(Entries supplied)

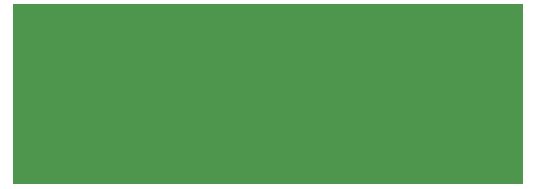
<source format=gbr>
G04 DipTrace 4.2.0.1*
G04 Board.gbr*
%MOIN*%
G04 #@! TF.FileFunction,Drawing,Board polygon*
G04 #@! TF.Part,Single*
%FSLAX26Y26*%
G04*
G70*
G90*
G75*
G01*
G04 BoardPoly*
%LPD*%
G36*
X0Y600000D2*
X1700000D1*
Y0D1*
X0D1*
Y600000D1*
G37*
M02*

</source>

(End Entries supplied)
(Entries supplied)

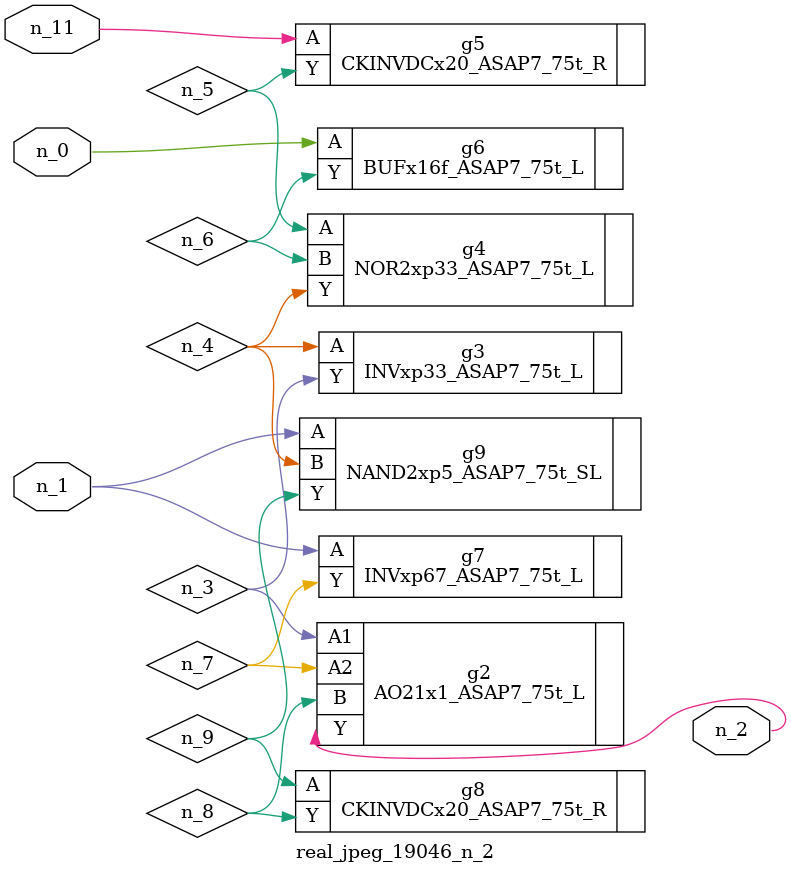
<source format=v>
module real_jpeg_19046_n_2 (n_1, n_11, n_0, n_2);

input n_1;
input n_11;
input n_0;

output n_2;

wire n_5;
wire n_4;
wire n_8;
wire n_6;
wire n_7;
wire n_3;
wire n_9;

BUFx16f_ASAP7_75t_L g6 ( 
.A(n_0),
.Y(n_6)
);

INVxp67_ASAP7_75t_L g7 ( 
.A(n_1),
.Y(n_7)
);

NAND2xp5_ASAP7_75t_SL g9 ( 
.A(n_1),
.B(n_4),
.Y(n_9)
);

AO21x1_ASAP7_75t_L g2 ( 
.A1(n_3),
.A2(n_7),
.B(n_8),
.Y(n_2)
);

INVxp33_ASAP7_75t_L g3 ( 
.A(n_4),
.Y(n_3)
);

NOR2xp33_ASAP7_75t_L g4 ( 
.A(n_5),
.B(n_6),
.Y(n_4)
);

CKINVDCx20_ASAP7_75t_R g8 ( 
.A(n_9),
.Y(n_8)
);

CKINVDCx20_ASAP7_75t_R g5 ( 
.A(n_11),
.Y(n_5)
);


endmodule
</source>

(End Entries supplied)

▸ Work to be completed
Which lines above include the string "wire"? Show them.

▸ Expected output
wire n_5;
wire n_4;
wire n_8;
wire n_6;
wire n_7;
wire n_3;
wire n_9;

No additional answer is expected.